(Itemized modification records)
————

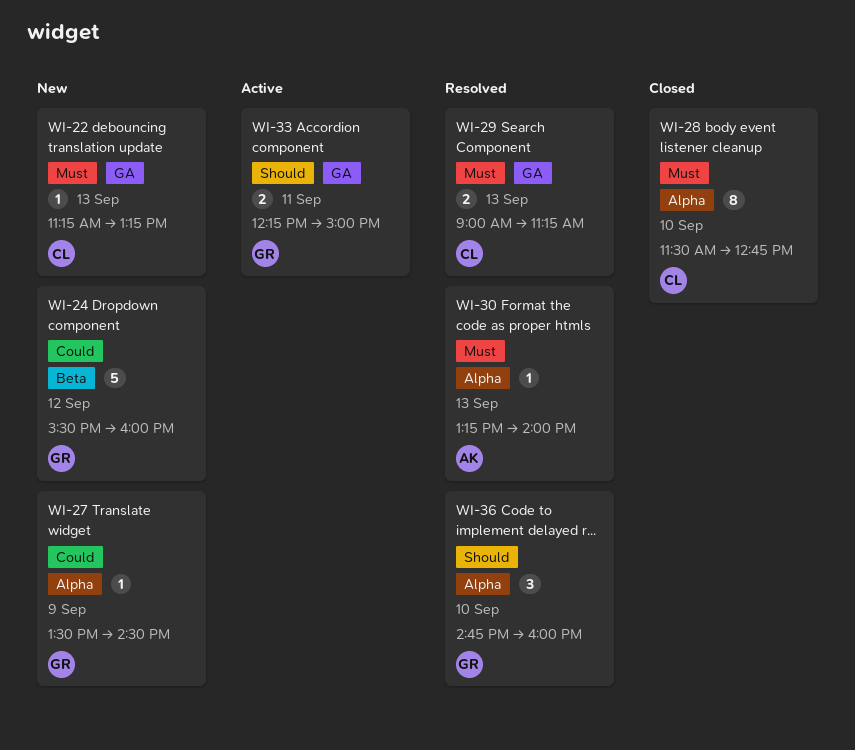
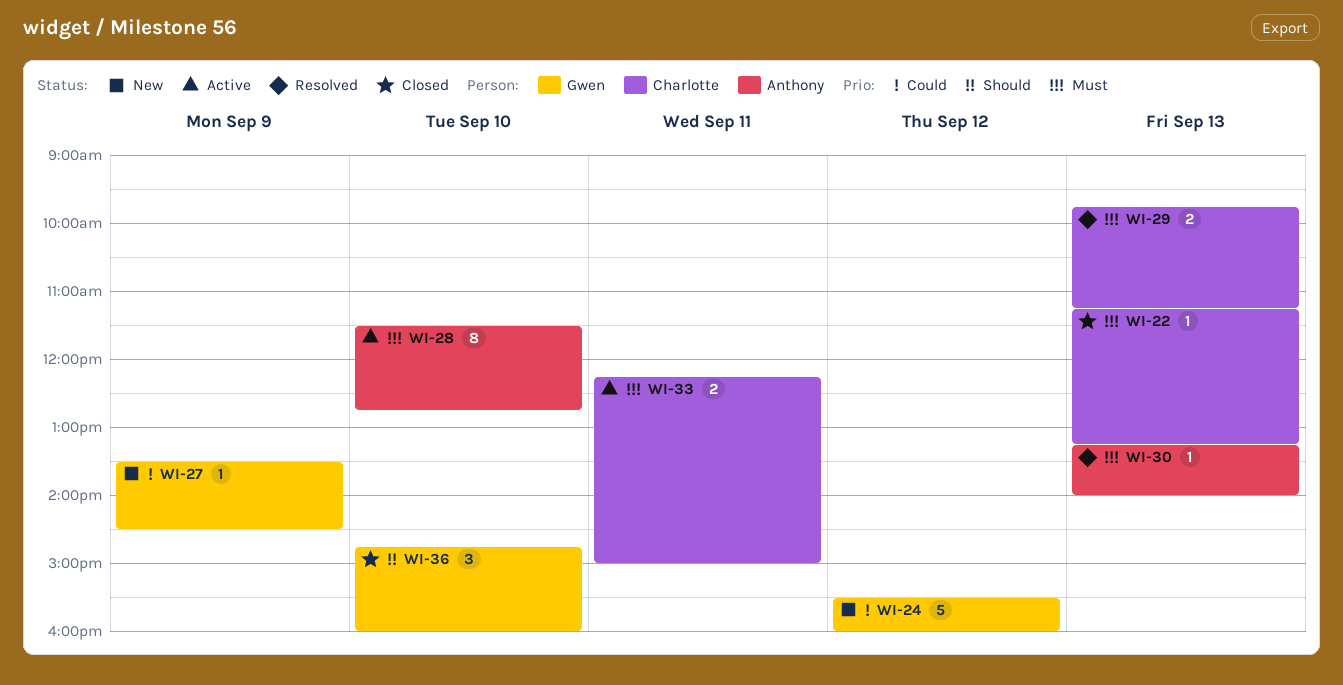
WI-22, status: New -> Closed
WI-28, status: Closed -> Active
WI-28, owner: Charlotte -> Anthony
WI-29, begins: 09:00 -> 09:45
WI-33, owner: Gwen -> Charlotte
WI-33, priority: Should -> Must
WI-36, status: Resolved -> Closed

————

- **About this task**:
From the entries above, copy each line that holds "Charlotte".

- **Response to this task**:
WI-28, owner: Charlotte -> Anthony
WI-33, owner: Gwen -> Charlotte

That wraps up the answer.